The Weeping Rose

To turn a strong-growing rose into a weeper of the type which naturally produces long pendent shoots requires that the leading growth be shortened in order to encourage the production of a few vigorous shoots, which will bloom the following summer. This will take place without further pruning, beyond the removal of sappy tips. If subsequently cut back to basal buds, good strong growths will result, which may be tied in as necessary until the right form has been attained.

The crimson rambler must not be regarded as a fit subject for looking after itself. A young tree should be cut down to the ground, and the resultant shoot shortened slightly the following spring. After this, the tree will probably grow with great freedom, and the danger then lies in not removing sufficient wood which has already flowered for a season or two. The side shoots may be cut clean out if there is an abundance, otherwise they can be shortened on the spur system to two or three buds, and fresh flowering shoots will be still obtainable from them. Banksian roses should, as a rule, not be pruned except for the removal of old or weakly wood.

The Rose's Enemies

The enemies of the rose are, unfortunately, many, and we can never hope to be without attacks of the various pests, both in insect and fungus forms. For thrip, or red spider, spraying or syringing with clean water has the best effect. The boring grub, which makes holes in the pith at the top of standard roses, can be best prevented by painting the ends with "knotting" at planting time. If the pest has found entry, however, a piece of wire should be pushed through the holes to destroy the grubs, the holes being closed with putty afterwards. Any hollow ends of shoots which have been attacked should be squeezed until firm wood is arrived at, and the shoots then be cut off. This cutting must be made sufficiently low down to make certain of having again reached a sound pith.

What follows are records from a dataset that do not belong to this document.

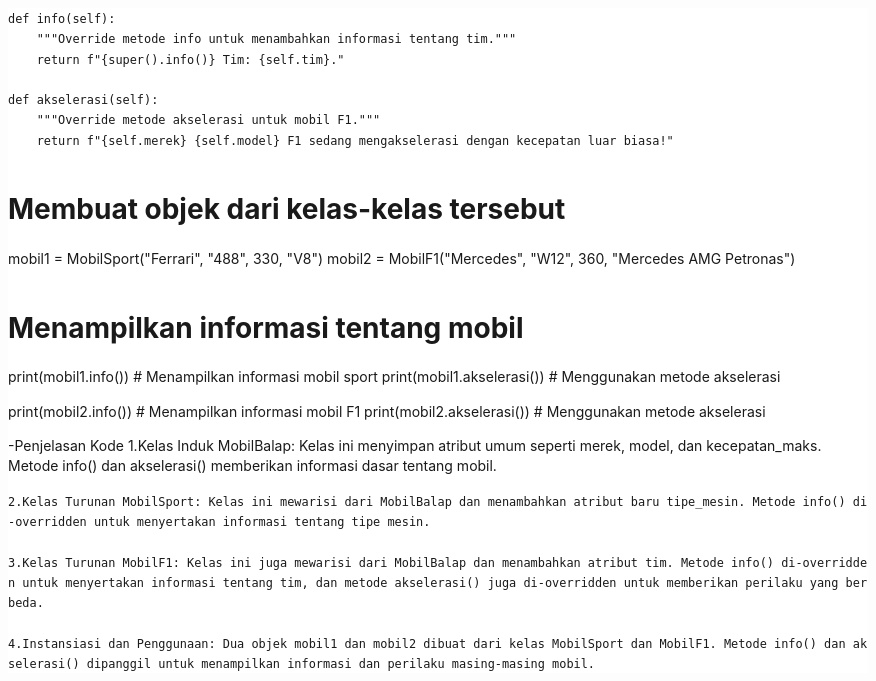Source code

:     def info(self):
        """Override metode info untuk menambahkan informasi tentang tim."""
        return f"{super().info()} Tim: {self.tim}."

    def akselerasi(self):
        """Override metode akselerasi untuk mobil F1."""
        return f"{self.merek} {self.model} F1 sedang mengakselerasi dengan kecepatan luar biasa!"


# Membuat objek dari kelas-kelas tersebut
mobil1 = MobilSport("Ferrari", "488", 330, "V8")
mobil2 = MobilF1("Mercedes", "W12", 360, "Mercedes AMG Petronas")

# Menampilkan informasi tentang mobil
print(mobil1.info())  # Menampilkan informasi mobil sport
print(mobil1.akselerasi())  # Menggunakan metode akselerasi

print(mobil2.info())  # Menampilkan informasi mobil F1
print(mobil2.akselerasi())  # Menggunakan metode akselerasi

-Penjelasan Kode
    1.Kelas Induk MobilBalap: Kelas ini menyimpan atribut umum seperti merek, model, dan kecepatan_maks. Metode info() dan akselerasi() memberikan informasi dasar tentang mobil.

    2.Kelas Turunan MobilSport: Kelas ini mewarisi dari MobilBalap dan menambahkan atribut baru tipe_mesin. Metode info() di-overridden untuk menyertakan informasi tentang tipe mesin.

    3.Kelas Turunan MobilF1: Kelas ini juga mewarisi dari MobilBalap dan menambahkan atribut tim. Metode info() di-overridden untuk menyertakan informasi tentang tim, dan metode akselerasi() juga di-overridden untuk memberikan perilaku yang berbeda.

    4.Instansiasi dan Penggunaan: Dua objek mobil1 dan mobil2 dibuat dari kelas MobilSport dan MobilF1. Metode info() dan akselerasi() dipanggil untuk menampilkan informasi dan perilaku masing-masing mobil.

The pest pre-eminent of roses - aphides, or green fly - should be destroyed by finger and thumb method in the first instance, and may be kept in check if this is systematically done. The usual emulsions of soft soap and water and quassia chips will be applied with vigour and frequency if the pest has passed this initial stage.

Leaf-eating and leaf-binding caterpillars, and also the larvae of the rose caddice fly, are best destroyed by hand picking. Or the remedy known as Paris green may be applied in the former cases. The caterpillar of the rose sawfly should be treated in the same way, its presence being detected through the curling of leaves caused.

Rose slugs (the small caterpillars of Eriocampa rosae which attack the upper skin of leaves, may be checked by hand picking, or dusting with Hellebore powder or spraying with soaparite. The rose grub (Tortrix bergmanniana) is a common pest in spring, and must be also checked by hand picking.

Fungoid Pests

Roses attacked by mildew must be dusted with flowers of sulphur, or sprayed with liver of sulphur, if preferred, half an ounce of the latter being dissolved in one and a half gallons of hot water for the purpose.

The orange fungus (otherwise known as red rust) is hard to get rid of, as its ravages are within, not merely without. Its attacks are often made in autumn, and are frequent in hot, dry soils. A start in spring may be made by spraying with Bordeaux mixture, and at the first sign of the disease in summer the trees should be syringed with Carbam, making sure that it reaches the under side of the leaves.

Canker attacks plants most frequently at the point of union between the upper and lower growth. Insufficient nourishment or other unhealthy conditions are usually at the root of the trouble.

It cannot be too strongly emphasised, indeed, that the greatest safeguard which can be used against all forms of rose diseases, like those of human beings, lies in securing the most open and wholesome conditions possible, under which vigour of constitution and the consequent power of resisting disease will be found to be perpetually on the increase.